Extremely odd behavior

rknralf

Arachnolord
Old Timer
Joined
Jul 19, 2002
Messages
663
Last night as I was feeding my adult tarantulas, I had a very interesting thing happen. One of my Chilean Rose tarantulas, who is a tremendous eater (She's never turned down a cricket) was in her hide when I put the cricket in the enclosure. She immediately grabbed it, and I thought that was it for Mr. cricket. After a couple minutes, she came out of her hide with the cricket still in her fangs, and walked over to her water bowl. She then gently placed the cricket down next to the water bowl and walked back into her hide.
Now here's the odd part. The cricket was unharmed! She carried it like a mother cat carries a young kitten! There was no struggle, and she was very gentle about setting it down!
I'm stunned! Especially with the way she eats!
Has anyone else ever experienced this?
 

Vys

Arachnoprince
Old Timer
Joined
Sep 22, 2002
Messages
1,560
Haha, cool. No idea what it means though :/
 

Tangled WWWeb

Arachnodemon
Old Timer
Joined
Nov 4, 2002
Messages
706
Originally posted by rknralf
Last night as I was feeding my adult tarantulas, I had a very interesting thing happen. One of my Chilean Rose tarantulas, who is a tremendous eater (She's never turned down a cricket) was in her hide when I put the cricket in the enclosure. She immediately grabbed it, and I thought that was it for Mr. cricket. After a couple minutes, she came out of her hide with the cricket still in her fangs, and walked over to her water bowl. She then gently placed the cricket down next to the water bowl and walked back into her hide.
Now here's the odd part. The cricket was unharmed! She carried it like a mother cat carries a young kitten! There was no struggle, and she was very gentle about setting it down!
I'm stunned! Especially with the way she eats!
Has anyone else ever experienced this?
I have never witnessed that sort of behavior with crickets. I see it quite often with pinkies, however.
 

Joy

Priestess of Pulchra-tude
Old Timer
Joined
Oct 12, 2002
Messages
902
Re: Re: Extremely odd behavior

Originally posted by JP version 1.0
I have never witnessed that sort of behavior with crickets.
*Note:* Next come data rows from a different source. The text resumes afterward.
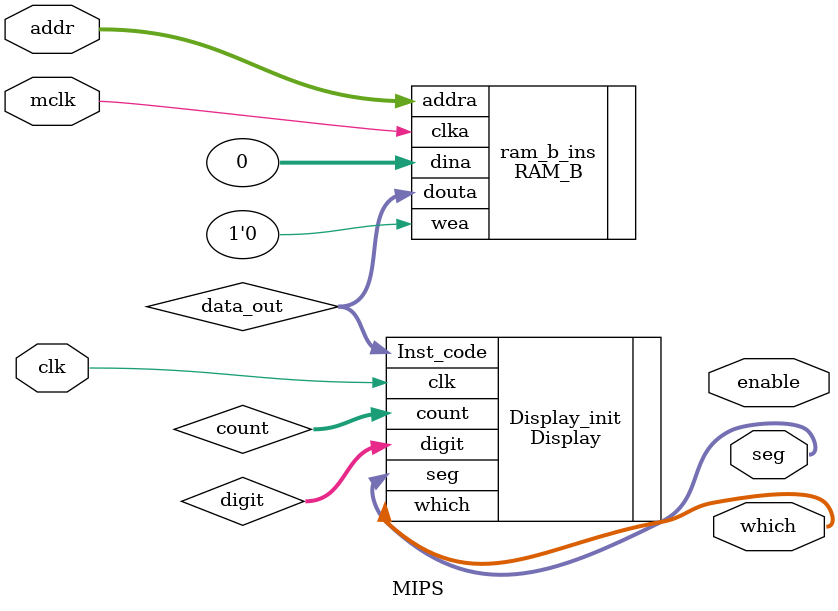
<source format=v>
`timescale 1ns / 1ps


module MIPS(
    input clk,
    input mclk,
    input [9:0] addr,  // 10Î»µØÖ·Ïß£¨Depth=1024£©  
    output wire [2:0] which,   // Æ¬Ñ¡±àÂë£¨Çý¶¯ÄÄÒ»Î»ÊýÂë¹Ü£©£¬µÍµçÆ½ÓÐÐ§
    output wire [7:0] seg,     // ¶ÎÑ¡ÐÅºÅ£¨µãÁÁÄÄÐ©±Ê»®£©£¬µÍµçÆ½ÓÐÐ§
    output reg enable    // ÊýÂë¹ÜÏÔÊ¾  
    );
    wire [31:0] data_out;
    wire [14:0] count;
    wire [3:0] digit;
    RAM_B ram_b_ins(
    .clka(mclk),      // Ê±ÖÓÐÅºÅ
    .wea(1'b0),      // Ð´Ê¹ÄÜ£¨0=Ö»¶Á£©
    .addra(addr),    // µØÖ·ÊäÈë
    .dina(32'b0),    // Êý¾ÝÊäÈë£¨Î´Ê¹ÓÃ£¬ÒòÎªÖ»¶Á£©
    .douta(data_out) // Êý¾ÝÊä³ö); 
     );
     Display Display_init(
     .clk(clk),
     .Inst_code(data_out),
     .which(which),
     .seg(seg),
     .count(count),
     .digit(digit)
     );
    
endmodule

</source>
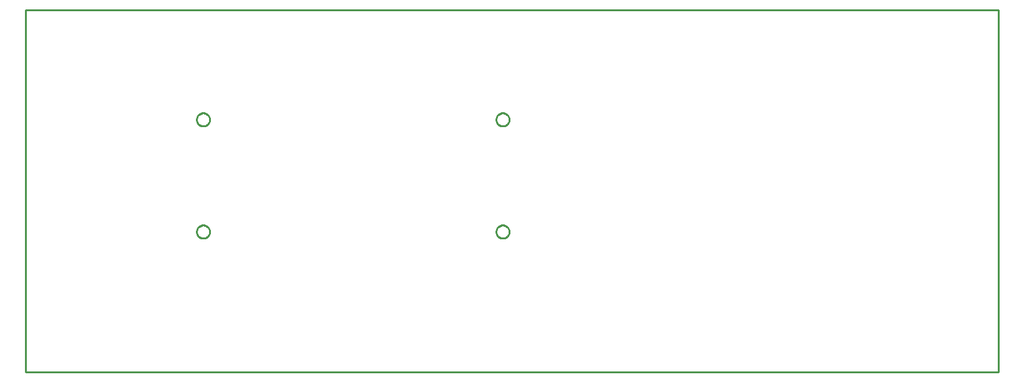
<source format=gbr>
G04 EAGLE Gerber RS-274X export*
G75*
%MOMM*%
%FSLAX34Y34*%
%LPD*%
%IN*%
%IPPOS*%
%AMOC8*
5,1,8,0,0,1.08239X$1,22.5*%
G01*
%ADD10C,0.254000*%


D10*
X-25400Y-50800D02*
X1295200Y-50800D01*
X1295200Y441200D01*
X-25400Y441200D01*
X-25400Y-50800D01*
X224790Y139312D02*
X224722Y138539D01*
X224588Y137774D01*
X224387Y137024D01*
X224121Y136295D01*
X223793Y135591D01*
X223405Y134919D01*
X222960Y134283D01*
X222461Y133688D01*
X221912Y133139D01*
X221317Y132640D01*
X220681Y132195D01*
X220009Y131807D01*
X219305Y131479D01*
X218576Y131213D01*
X217826Y131012D01*
X217061Y130878D01*
X216288Y130810D01*
X215512Y130810D01*
X214739Y130878D01*
X213974Y131012D01*
X213224Y131213D01*
X212495Y131479D01*
X211791Y131807D01*
X211119Y132195D01*
X210483Y132640D01*
X209888Y133139D01*
X209339Y133688D01*
X208840Y134283D01*
X208395Y134919D01*
X208007Y135591D01*
X207679Y136295D01*
X207413Y137024D01*
X207212Y137774D01*
X207078Y138539D01*
X207010Y139312D01*
X207010Y140088D01*
X207078Y140861D01*
X207212Y141626D01*
X207413Y142376D01*
X207679Y143105D01*
X208007Y143809D01*
X208395Y144481D01*
X208840Y145117D01*
X209339Y145712D01*
X209888Y146261D01*
X210483Y146760D01*
X211119Y147205D01*
X211791Y147593D01*
X212495Y147921D01*
X213224Y148187D01*
X213974Y148388D01*
X214739Y148522D01*
X215512Y148590D01*
X216288Y148590D01*
X217061Y148522D01*
X217826Y148388D01*
X218576Y148187D01*
X219305Y147921D01*
X220009Y147593D01*
X220681Y147205D01*
X221317Y146760D01*
X221912Y146261D01*
X222461Y145712D01*
X222960Y145117D01*
X223405Y144481D01*
X223793Y143809D01*
X224121Y143105D01*
X224387Y142376D01*
X224588Y141626D01*
X224722Y140861D01*
X224790Y140088D01*
X224790Y139312D01*
X224790Y291712D02*
X224722Y290939D01*
X224588Y290174D01*
X224387Y289424D01*
X224121Y288695D01*
X223793Y287991D01*
X223405Y287319D01*
X222960Y286683D01*
X222461Y286088D01*
X221912Y285539D01*
X221317Y285040D01*
X220681Y284595D01*
X220009Y284207D01*
X219305Y283879D01*
X218576Y283613D01*
X217826Y283412D01*
X217061Y283278D01*
X216288Y283210D01*
X215512Y283210D01*
X214739Y283278D01*
X213974Y283412D01*
X213224Y283613D01*
X212495Y283879D01*
X211791Y284207D01*
X211119Y284595D01*
X210483Y285040D01*
X209888Y285539D01*
X209339Y286088D01*
X208840Y286683D01*
X208395Y287319D01*
X208007Y287991D01*
X207679Y288695D01*
X207413Y289424D01*
X207212Y290174D01*
X207078Y290939D01*
X207010Y291712D01*
X207010Y292488D01*
X207078Y293261D01*
X207212Y294026D01*
X207413Y294776D01*
X207679Y295505D01*
X208007Y296209D01*
X208395Y296881D01*
X208840Y297517D01*
X209339Y298112D01*
X209888Y298661D01*
X210483Y299160D01*
X211119Y299605D01*
X211791Y299993D01*
X212495Y300321D01*
X213224Y300587D01*
X213974Y300788D01*
X214739Y300922D01*
X215512Y300990D01*
X216288Y300990D01*
X217061Y300922D01*
X217826Y300788D01*
X218576Y300587D01*
X219305Y300321D01*
X220009Y299993D01*
X220681Y299605D01*
X221317Y299160D01*
X221912Y298661D01*
X222461Y298112D01*
X222960Y297517D01*
X223405Y296881D01*
X223793Y296209D01*
X224121Y295505D01*
X224387Y294776D01*
X224588Y294026D01*
X224722Y293261D01*
X224790Y292488D01*
X224790Y291712D01*
X631190Y291712D02*
X631122Y290939D01*
X630988Y290174D01*
X630787Y289424D01*
X630521Y288695D01*
X630193Y287991D01*
X629805Y287319D01*
X629360Y286683D01*
X628861Y286088D01*
X628312Y285539D01*
X627717Y285040D01*
X627081Y284595D01*
X626409Y284207D01*
X625705Y283879D01*
X624976Y283613D01*
X624226Y283412D01*
X623461Y283278D01*
X622688Y283210D01*
X621912Y283210D01*
X621139Y283278D01*
X620374Y283412D01*
X619624Y283613D01*
X618895Y283879D01*
X618191Y284207D01*
X617519Y284595D01*
X616883Y285040D01*
X616288Y285539D01*
X615739Y286088D01*
X615240Y286683D01*
X614795Y287319D01*
X614407Y287991D01*
X614079Y288695D01*
X613813Y289424D01*
X613612Y290174D01*
X613478Y290939D01*
X613410Y291712D01*
X613410Y292488D01*
X613478Y293261D01*
X613612Y294026D01*
X613813Y294776D01*
X614079Y295505D01*
X614407Y296209D01*
X614795Y296881D01*
X615240Y297517D01*
X615739Y298112D01*
X616288Y298661D01*
X616883Y299160D01*
X617519Y299605D01*
X618191Y299993D01*
X618895Y300321D01*
X619624Y300587D01*
X620374Y300788D01*
X621139Y300922D01*
X621912Y300990D01*
X622688Y300990D01*
X623461Y300922D01*
X624226Y300788D01*
X624976Y300587D01*
X625705Y300321D01*
X626409Y299993D01*
X627081Y299605D01*
X627717Y299160D01*
X628312Y298661D01*
X628861Y298112D01*
X629360Y297517D01*
X629805Y296881D01*
X630193Y296209D01*
X630521Y295505D01*
X630787Y294776D01*
X630988Y294026D01*
X631122Y293261D01*
X631190Y292488D01*
X631190Y291712D01*
X631190Y139312D02*
X631122Y138539D01*
X630988Y137774D01*
X630787Y137024D01*
X630521Y136295D01*
X630193Y135591D01*
X629805Y134919D01*
X629360Y134283D01*
X628861Y133688D01*
X628312Y133139D01*
X627717Y132640D01*
X627081Y132195D01*
X626409Y131807D01*
X625705Y131479D01*
X624976Y131213D01*
X624226Y131012D01*
X623461Y130878D01*
X622688Y130810D01*
X621912Y130810D01*
X621139Y130878D01*
X620374Y131012D01*
X619624Y131213D01*
X618895Y131479D01*
X618191Y131807D01*
X617519Y132195D01*
X616883Y132640D01*
X616288Y133139D01*
X615739Y133688D01*
X615240Y134283D01*
X614795Y134919D01*
X614407Y135591D01*
X614079Y136295D01*
X613813Y137024D01*
X613612Y137774D01*
X613478Y138539D01*
X613410Y139312D01*
X613410Y140088D01*
X613478Y140861D01*
X613612Y141626D01*
X613813Y142376D01*
X614079Y143105D01*
X614407Y143809D01*
X614795Y144481D01*
X615240Y145117D01*
X615739Y145712D01*
X616288Y146261D01*
X616883Y146760D01*
X617519Y147205D01*
X618191Y147593D01*
X618895Y147921D01*
X619624Y148187D01*
X620374Y148388D01*
X621139Y148522D01*
X621912Y148590D01*
X622688Y148590D01*
X623461Y148522D01*
X624226Y148388D01*
X624976Y148187D01*
X625705Y147921D01*
X626409Y147593D01*
X627081Y147205D01*
X627717Y146760D01*
X628312Y146261D01*
X628861Y145712D01*
X629360Y145117D01*
X629805Y144481D01*
X630193Y143809D01*
X630521Y143105D01*
X630787Y142376D01*
X630988Y141626D01*
X631122Y140861D01*
X631190Y140088D01*
X631190Y139312D01*
M02*

</source>
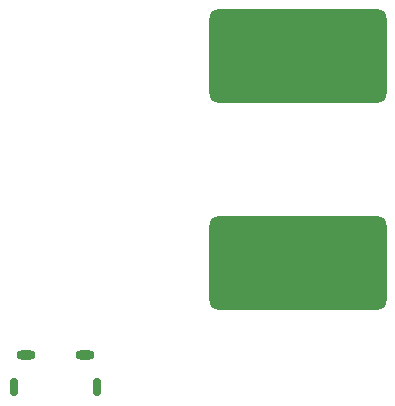
<source format=gbr>
%TF.GenerationSoftware,KiCad,Pcbnew,7.0.10*%
%TF.CreationDate,2024-03-23T21:36:50+11:00*%
%TF.ProjectId,cptibp1a-pcb,63707469-6270-4316-912d-7063622e6b69,rev?*%
%TF.SameCoordinates,Original*%
%TF.FileFunction,Soldermask,Bot*%
%TF.FilePolarity,Negative*%
%FSLAX46Y46*%
G04 Gerber Fmt 4.6, Leading zero omitted, Abs format (unit mm)*
G04 Created by KiCad (PCBNEW 7.0.10) date 2024-03-23 21:36:50*
%MOMM*%
%LPD*%
G01*
G04 APERTURE LIST*
G04 Aperture macros list*
%AMRoundRect*
0 Rectangle with rounded corners*
0 $1 Rounding radius*
0 $2 $3 $4 $5 $6 $7 $8 $9 X,Y pos of 4 corners*
0 Add a 4 corners polygon primitive as box body*
4,1,4,$2,$3,$4,$5,$6,$7,$8,$9,$2,$3,0*
0 Add four circle primitives for the rounded corners*
1,1,$1+$1,$2,$3*
1,1,$1+$1,$4,$5*
1,1,$1+$1,$6,$7*
1,1,$1+$1,$8,$9*
0 Add four rect primitives between the rounded corners*
20,1,$1+$1,$2,$3,$4,$5,0*
20,1,$1+$1,$4,$5,$6,$7,0*
20,1,$1+$1,$6,$7,$8,$9,0*
20,1,$1+$1,$8,$9,$2,$3,0*%
G04 Aperture macros list end*
%ADD10O,1.600000X0.800000*%
%ADD11O,0.750000X1.550000*%
%ADD12RoundRect,0.800000X-6.700000X3.200000X-6.700000X-3.200000X6.700000X-3.200000X6.700000X3.200000X0*%
%ADD13RoundRect,0.800000X6.700000X-3.200000X6.700000X3.200000X-6.700000X3.200000X-6.700000X-3.200000X0*%
G04 APERTURE END LIST*
D10*
%TO.C,J1*%
X-23000000Y-37300000D03*
X-18000000Y-37300000D03*
D11*
X-24025000Y-40000000D03*
X-16975000Y-40000000D03*
%TD*%
D12*
%TO.C,J3*%
X0Y-12000000D03*
%TD*%
D13*
%TO.C,J2*%
X0Y-29500000D03*
%TD*%
M02*

</source>
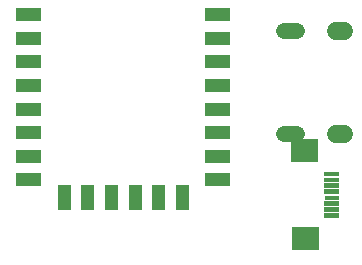
<source format=gbs>
G04 Layer: BottomSolderMaskLayer*
G04 EasyEDA v6.4.25, 2021-11-23T22:34:31+08:00*
G04 edc2d8422afb4d2cae5fb123c77887e6,45ba98ba689c459a8d72e4540021d05b,10*
G04 Gerber Generator version 0.2*
G04 Scale: 100 percent, Rotated: No, Reflected: No *
G04 Dimensions in millimeters *
G04 leading zeros omitted , absolute positions ,4 integer and 5 decimal *
%FSLAX45Y45*%
%MOMM*%

%ADD33C,1.3500*%
%ADD34C,1.5000*%
%ADD45R,1.3016X0.4016*%

%LPD*%
D33*
X2858980Y1017498D02*
G01*
X2973979Y1017498D01*
X2858980Y1882520D02*
G01*
X2973979Y1882520D01*
D34*
X3301519Y1017498D02*
G01*
X3371519Y1017498D01*
X3301519Y1882520D02*
G01*
X3371519Y1882520D01*
G36*
X2919984Y780034D02*
G01*
X2919984Y970026D01*
X3150108Y970026D01*
X3150108Y780034D01*
G37*
G36*
X2926841Y33020D02*
G01*
X2926841Y223265D01*
X3156965Y223265D01*
X3156965Y33020D01*
G37*
G36*
X3199891Y304800D02*
G01*
X3199891Y345186D01*
X3330193Y345186D01*
X3330193Y304800D01*
G37*
G36*
X3199891Y354837D02*
G01*
X3199891Y394970D01*
X3330193Y394970D01*
X3330193Y354837D01*
G37*
G36*
X3199891Y404876D02*
G01*
X3199891Y445007D01*
X3330193Y445007D01*
X3330193Y404876D01*
G37*
D45*
G01*
X3264992Y474954D03*
G36*
X3199891Y504952D02*
G01*
X3199891Y545084D01*
X3330193Y545084D01*
X3330193Y504952D01*
G37*
G36*
X3199891Y554989D02*
G01*
X3199891Y595121D01*
X3330193Y595121D01*
X3330193Y554989D01*
G37*
G36*
X3199891Y604773D02*
G01*
X3199891Y645160D01*
X3330193Y645160D01*
X3330193Y604773D01*
G37*
G36*
X3199891Y654812D02*
G01*
X3199891Y694944D01*
X3330193Y694944D01*
X3330193Y654812D01*
G37*
G36*
X594868Y1970023D02*
G01*
X594868Y2080260D01*
X804926Y2080260D01*
X804926Y1970023D01*
G37*
G36*
X594868Y1769871D02*
G01*
X594868Y1880107D01*
X804926Y1880107D01*
X804926Y1769871D01*
G37*
G36*
X594868Y1569973D02*
G01*
X594868Y1680210D01*
X804926Y1680210D01*
X804926Y1569973D01*
G37*
G36*
X594868Y1370076D02*
G01*
X594868Y1480057D01*
X805179Y1480057D01*
X805179Y1370076D01*
G37*
G36*
X594868Y1169923D02*
G01*
X594868Y1280160D01*
X804926Y1280160D01*
X804926Y1169923D01*
G37*
G36*
X594868Y970026D02*
G01*
X594868Y1080262D01*
X804926Y1080262D01*
X804926Y970026D01*
G37*
G36*
X594868Y769873D02*
G01*
X594868Y880110D01*
X805179Y880110D01*
X805179Y769873D01*
G37*
G36*
X595121Y569976D02*
G01*
X595121Y680212D01*
X805179Y680212D01*
X805179Y569976D01*
G37*
G36*
X945134Y369823D02*
G01*
X945134Y580136D01*
X1055370Y580136D01*
X1055370Y369823D01*
G37*
G36*
X1145286Y370078D02*
G01*
X1145286Y580136D01*
X1255521Y580136D01*
X1255521Y370078D01*
G37*
G36*
X1345184Y370078D02*
G01*
X1345184Y580136D01*
X1455420Y580136D01*
X1455420Y370078D01*
G37*
G36*
X1545336Y370078D02*
G01*
X1545336Y580136D01*
X1655318Y580136D01*
X1655318Y370078D01*
G37*
G36*
X1745234Y370078D02*
G01*
X1745234Y580136D01*
X1855215Y580136D01*
X1855215Y370078D01*
G37*
G36*
X1944877Y369823D02*
G01*
X1944877Y580136D01*
X2055113Y580136D01*
X2055113Y369823D01*
G37*
G36*
X2195068Y569976D02*
G01*
X2195068Y680212D01*
X2405125Y680212D01*
X2405125Y569976D01*
G37*
G36*
X2195068Y769873D02*
G01*
X2195068Y880110D01*
X2405125Y880110D01*
X2405125Y769873D01*
G37*
G36*
X2195068Y970026D02*
G01*
X2195068Y1080262D01*
X2405125Y1080262D01*
X2405125Y970026D01*
G37*
G36*
X2195068Y1169923D02*
G01*
X2195068Y1280160D01*
X2405125Y1280160D01*
X2405125Y1169923D01*
G37*
G36*
X2195068Y1370076D02*
G01*
X2195068Y1480057D01*
X2405125Y1480057D01*
X2405125Y1370076D01*
G37*
G36*
X2195068Y1569973D02*
G01*
X2195068Y1680210D01*
X2405125Y1680210D01*
X2405125Y1569973D01*
G37*
G36*
X2195068Y1769871D02*
G01*
X2195068Y1880107D01*
X2405125Y1880107D01*
X2405125Y1769871D01*
G37*
G36*
X2195068Y1970023D02*
G01*
X2195068Y2080260D01*
X2405125Y2080260D01*
X2405125Y1970023D01*
G37*
M02*

</source>
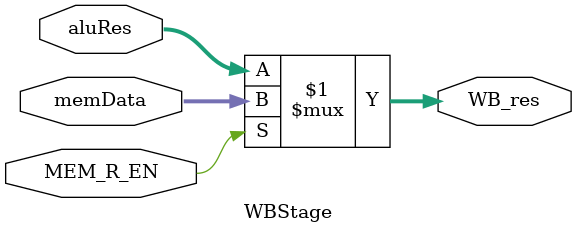
<source format=v>
`include "defines.v"

module WBStage (MEM_R_EN, memData, aluRes, WB_res);
  input MEM_R_EN;
  input [32-1:0] memData, aluRes;
  output [32-1:0] WB_res;

  assign WB_res = (MEM_R_EN) ? memData : aluRes;
endmodule // WBStage

</source>
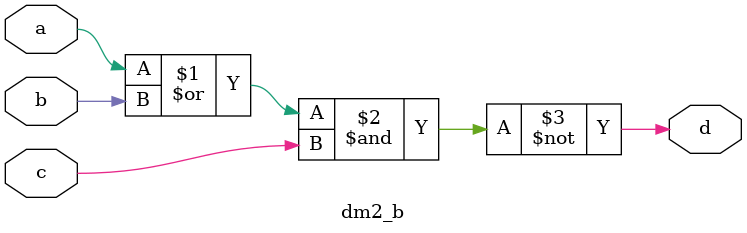
<source format=v>
`timescale 1ns / 1ps

module dm2_b(
    input a, b, c,
    output d
    );

    assign d = ~((a|b)&c);

endmodule
</source>
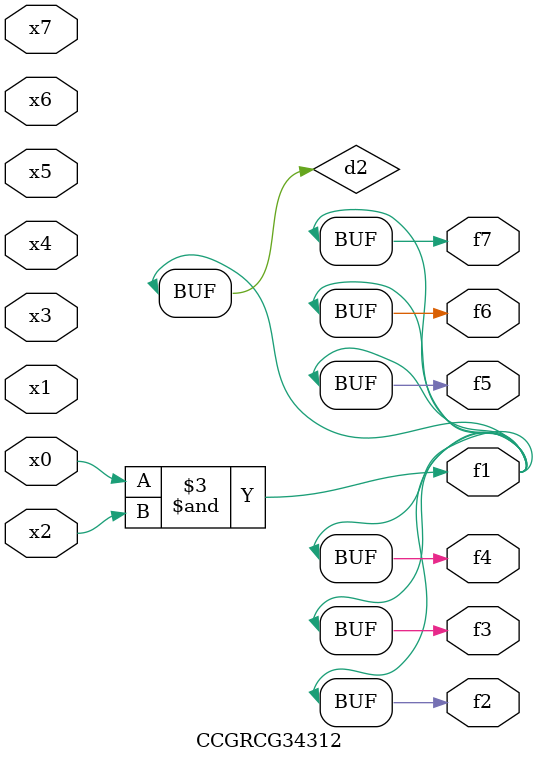
<source format=v>
module CCGRCG34312(
	input x0, x1, x2, x3, x4, x5, x6, x7,
	output f1, f2, f3, f4, f5, f6, f7
);

	wire d1, d2;

	nor (d1, x3, x6);
	and (d2, x0, x2);
	assign f1 = d2;
	assign f2 = d2;
	assign f3 = d2;
	assign f4 = d2;
	assign f5 = d2;
	assign f6 = d2;
	assign f7 = d2;
endmodule

</source>
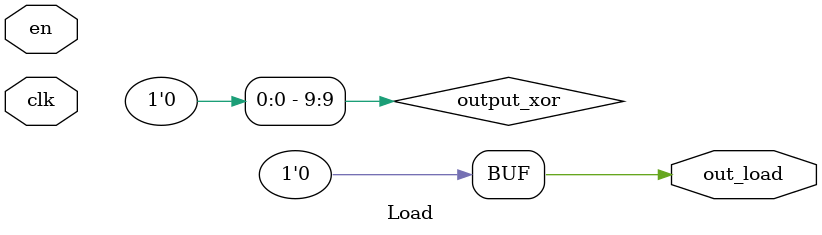
<source format=v>
`timescale 1ns / 1ps


module Load(
    input en,
    input clk,
    output out_load
    );

    parameter NUM_OF_MODULES = 9;
    parameter RO_SIZE = 1;
    
    wire [NUM_OF_MODULES:0] outputs_ro;
    //reg [NUM_OF_MODULES:0] outputs_ro_reg;
    reg[NUM_OF_MODULES:0] output_xor = 0;
    wire rst = ~en;
    
    genvar i;
    generate
        for (i = 0; i< NUM_OF_MODULES; i=i+1) begin
            RO #(RO_SIZE) RO_inst(.en(en), .out_ro(outputs_ro[i]));
            //outputs_ro_reg[i] = outputs_ro[i];
        end
    endgenerate
    
    generate
        for (i=1; i<NUM_OF_MODULES; i=i+1) begin 
            always @(posedge clk or posedge rst) begin
                if(rst)
                        output_xor[i] <= 0;
                else
                    output_xor[i] <= outputs_ro[i-1] ^ output_xor[i-1];
            end
        end
        always @(posedge clk or posedge rst) begin
            if(rst)
                output_xor[0] <= 0;
            else
                output_xor[0] <= outputs_ro[NUM_OF_MODULES-1] ^ output_xor[NUM_OF_MODULES-1];
        end
    endgenerate
    
    assign out_load = output_xor[NUM_OF_MODULES];

endmodule
</source>
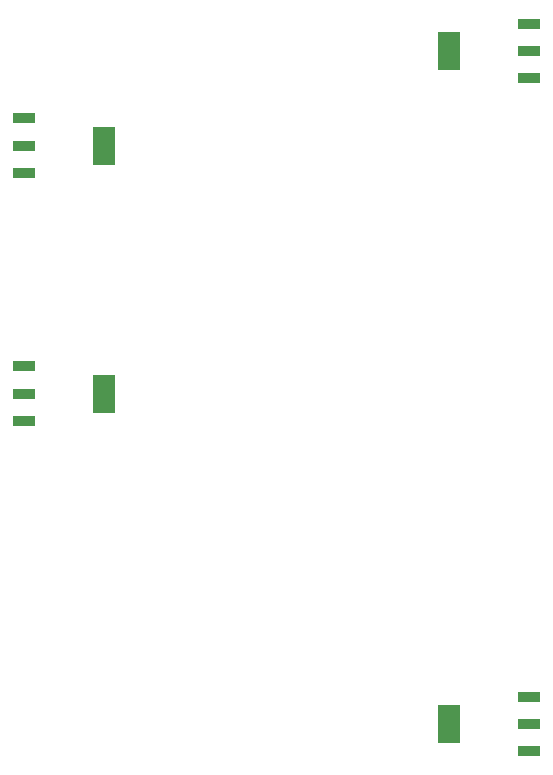
<source format=gtp>
%FSTAX23Y23*%
%MOIN*%
%SFA1B1*%

%IPPOS*%
%ADD18R,0.074800X0.125980*%
%ADD19R,0.074800X0.035430*%
%LNpcb1-1*%
%LPD*%
G54D18*
X00368Y01377D03*
Y02204D03*
X01521Y00275D03*
Y02519D03*
G54D19*
X00104Y01287D03*
Y01377D03*
Y01468D03*
Y02114D03*
Y02204D03*
Y02295D03*
X01785Y00185D03*
Y00275D03*
Y00366D03*
Y02429D03*
Y02519D03*
Y0261D03*
M02*
</source>
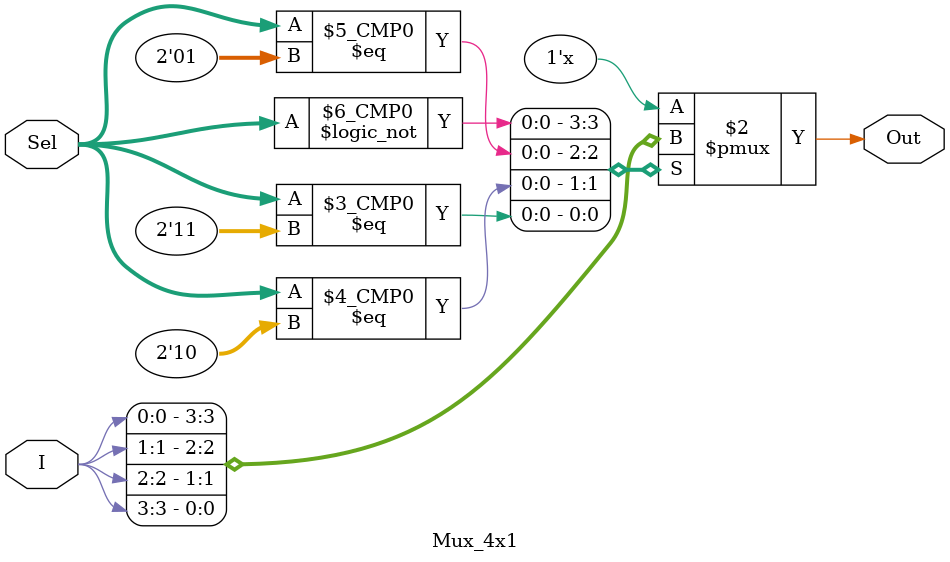
<source format=v>
module Mux_4x1 (I, Sel, Out);

  input [3:0] I;     // 4-bit input bus
  input [1:0] Sel;   // 2-bit select input
  output Out;        // Output

  reg Out;           // Output register

  always @(I, Sel)
    case(Sel)
      2'b00: Out = I[0];
      2'b01: Out = I[1];
      2'b10: Out = I[2];
      2'b11: Out = I[3];
    endcase

endmodule


</source>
I see it quite often with pinkies, however.
Same here.

Joy
 

MMAFogg

Arachnosquire
Joined
Dec 26, 2011
Messages
97
Well... seeing as we are all here....

Ever find out any more on this??

My MM G.rosea spent about 8 hours holding a Locust befor he decided to acctualty bite it, but iv never seen anything like that befor.
 

Crysta

Arachnoprince
Old Timer
Joined
Feb 18, 2005
Messages
1,475
Well if they never turn down a cricket, and are known to fast, maybe that day they where not hungry. Why kill and waste food when it can liver longer while it doesn't rot away from envenomation, woo so they put it back outside, like they would their 'bolus'

My rosea did it often, and my P. pulcher does the same thing.